Let's take a look at the results of this "successful" raid upon those who care for the sick. The first indicator of success is one of public safety. That's why we have such enforcement activity in the first place -- law enforcement and public safety should be synonymous. Will the raid make the community safer? Will there be fewer homicides? Oh, wait, there never were any on-site at Oaksterdam. They occur blocks away while we "the police" do our thing here. Will there now be fewer robberies in the neighborhood? Just the opposite: violent crime has been down in the area since Oaksterdam became operational. Well, maybe there will now be less "pot" being sold to kids in the neighborhood? Actually, expect that to increase now that any marijuana being sold in the area, post-raid, will be done by drug dealers on the corners who don't check ID. Oh yes, one more observation: Patients will no longer have access to safe medicine in safe environments. They will be forced to acquire cannabis from the dangerous illegal marketplace, lining the pockets of criminal organizations, gangs and thugs instead of universally supported local businesses that pay taxes and create jobs.
What about the success of this raid for the IRS? If their goal is to put more people out of work, causing less people to pay federal and state income taxes, call it success. If the goal is to have the state collect fewer taxes from cannabis sales, call it success.
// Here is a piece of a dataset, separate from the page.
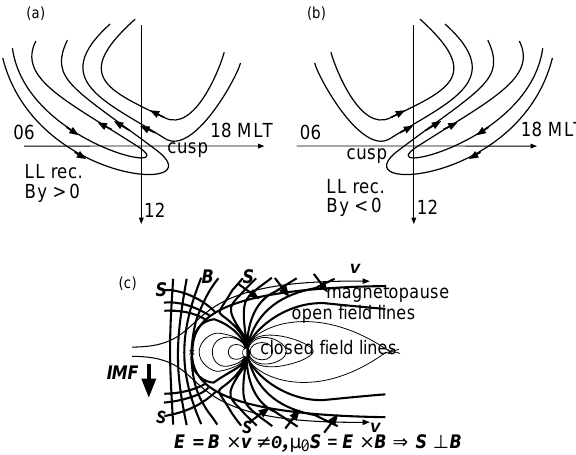
E = B × v ≠ 0, µ 0 S = E × B ⇒ S ⊥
And as for the US Marshals Service, I'm still trying to figure out their role in this. Maybe it was to apprehend members of the Mexican cartel lurking in the classrooms of Oaksterdam U? Oh wait, this wasn't a cartel operation. It was a legal state and city business where employees were US citizens and members of a workers union.
It's clear to see that this raid will be far from any true success. This raid is undoubtedly counterproductive to public safety. More people out of work, a staple of business removed from the community, patients forced into the dangerous illegal marketplace, thousands if not millions of dollars back into the pockets of criminals, fewer tax dollars for the city of Oakland and homicides occurring just blocks away while so many law enforcement resources were being squandered raiding medical cannabis facilities.
Am I accusing law enforcement of being responsible for the seven murders just blocks away? No, but what I am saying is that they are misguided and focused upon those things that will not improve public safety. It is their duty and responsibility to prioritize things of public safety first, not politics.
Our commander in chief, President Obama, the head of the executive branch, carries that ultimate responsibility for the actions of federal law enforcement. Yesterday, he let the city of Oakland and this country down. At a time when 80 percent of the public supports medical marijuana, I can't for the life of me imagine how this fits into the president's reelection strategy. There's still time for President Obama to reign in the federal thugs who work for him and seem hell-bent on intimidating the medical cannabis industry out of existence, but the hour is growing late.
Neill Franklin, executive director of Law Enforcement Against Prohibition (www.CopsSayLegalizeDrugs.com), was a narcotics cop in Baltimore.